## Reading text

QUESTION 75:
Corporate policy where I work is that e-mail should be used only for company purposes. However, I believe that most people in the company, including the executives, use e-mail for non-work related purposes. Can I use e-mail from my place of work, for example, to get articles on Torah subjects?
RABBI BELSKY
The minhag hamakom (the accepted practices of a place) – the fact that everyone does something – is a compelling factor in evaluating these situations. If everyone does it, it’s a siman (indication) that the practice is acceptable.
On the other hand, everyone knows that any deviation from a given set of rules will eventually get out of hand. Things don’t remain static. What everybody does today is going to increase into what everybody does tomorrow, and keep on increasing.
Whatever a person does that is according to the “common practice”, but is not according to the written rules, should be minimized. Do 20% or 30% less than what everybody considers standard. If everyone does something that is not strictly according to the rules, soon things will get out of hand, and that will lead to a strong reaction from the company’s management. Soon enough they will see that it does interfere with the work. They will see people fooling around with their computer and doing all kinds of questionable things.

## Material
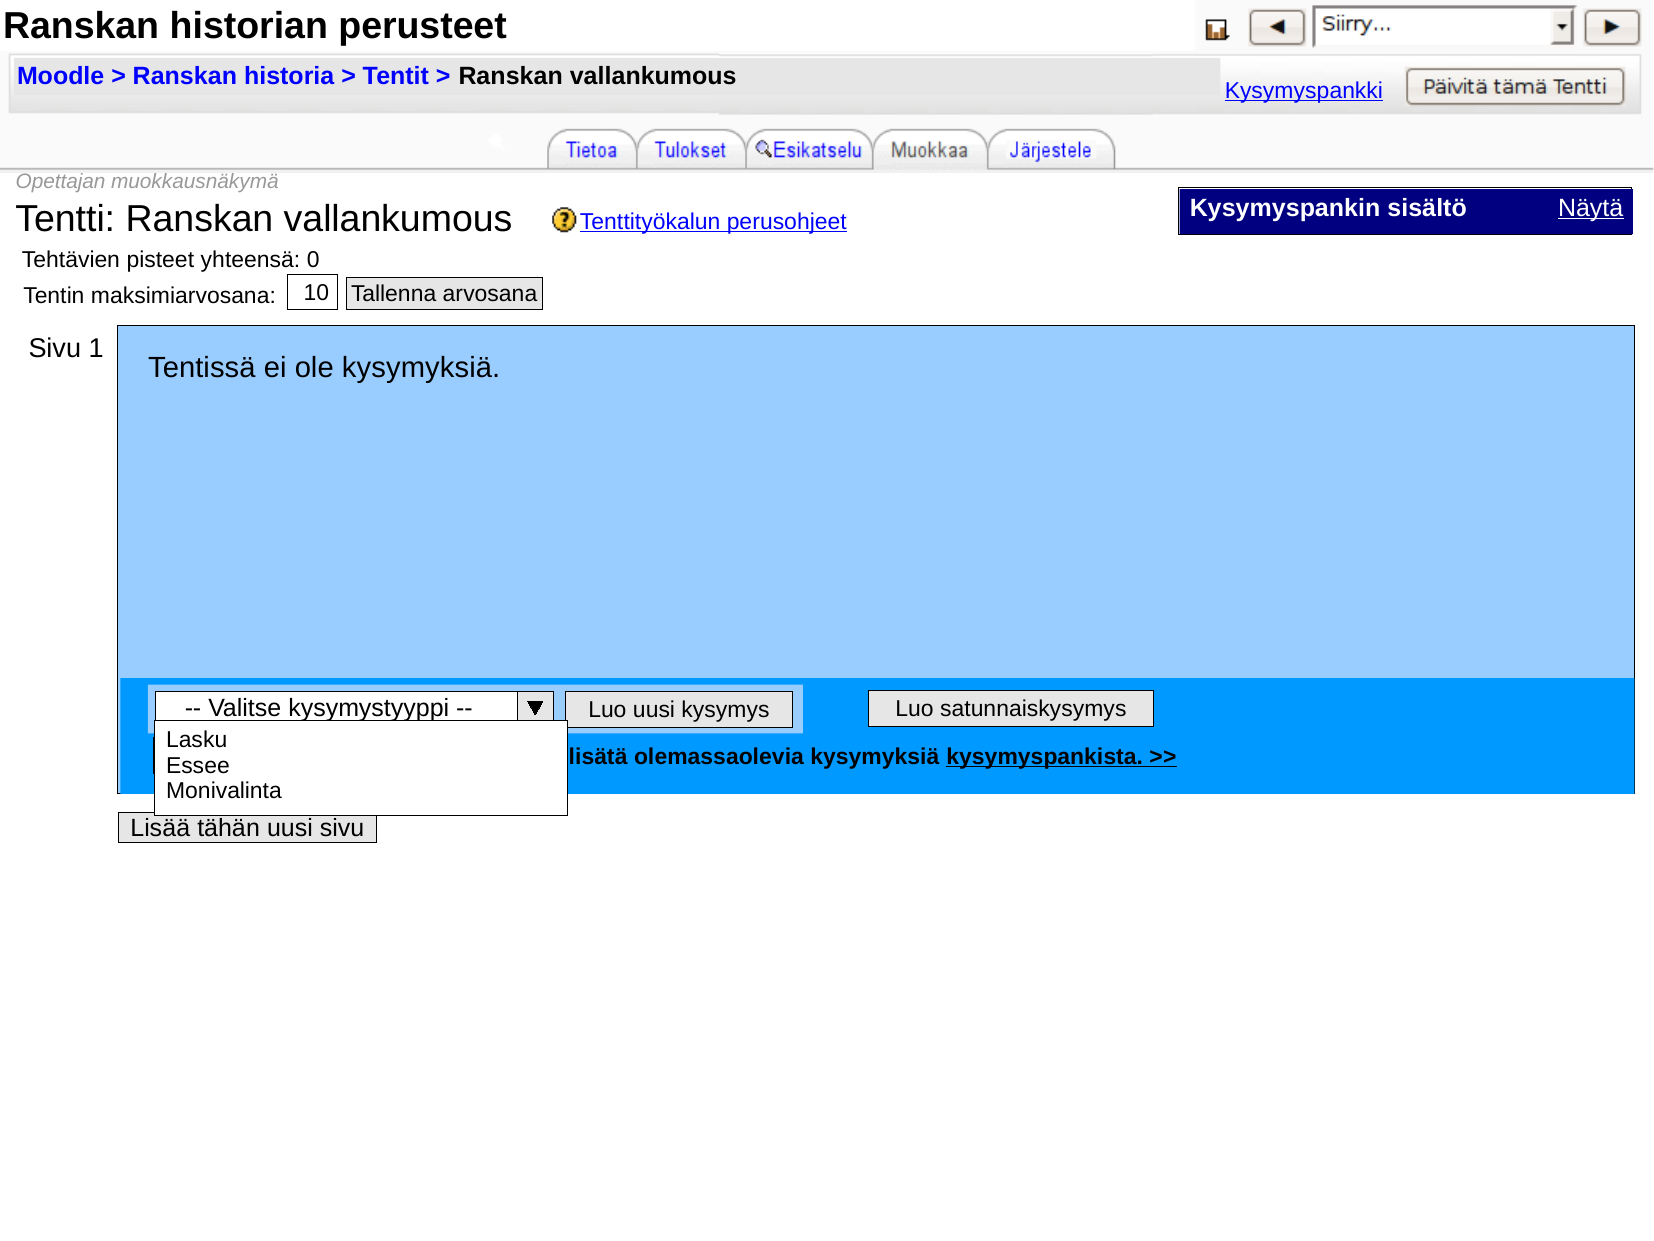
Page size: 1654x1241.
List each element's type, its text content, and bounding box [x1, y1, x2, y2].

## Exercises to complete
[1] According to the text on using work e-mail, what does the Hebrew phrase "minhag hamakom" mean?
[2] Write a continuation of the text on using work e-mail for personal purposes, starting after its final sentence.
The lines are not needed for any of this.

## Answers given
[1] It means the accepted practices of a place.

[2]
QUESTIONER
How does one know what “everybody is doing”? First of all, you might be fooling yourself. Even if you’re not fooling yourself, you might just be hanging around with the people who happen to do it, and that group may be a minority.
RABBI BELSKY
This point is well taken. People do tend to fool themselves and say, “everyone does it.” In most cases when people say, “everyone does it,” it’s not true. People look for some justification or rationalization, that what they’re doing is acceptable. And it’s usually not so. Everyone doesn’t do it.
QUESTIONER
In Enron, what even the executives were doing turned out to be illegal. So there the minhag hamakom was to bend the rules, and to do things that are really not honest, so there the rationale that “everybody is doing it” – “even the executives are doing it” – wouldn’t hold water. So how do you factor that into the equation?
RABBI BELSKY
In Enron there was a climate in which nothing was considered wrong. The fact that “everyone did it” – involving averas (wrong actions) being done by the entire executive culture – makes things much worse. Enron was stealing from their customers, they were giving false reports, they were covering up for themselves. They were auditing their own corrupt people and saying everything was fine (which is beyond belief — that the government could allow people to audit themselves).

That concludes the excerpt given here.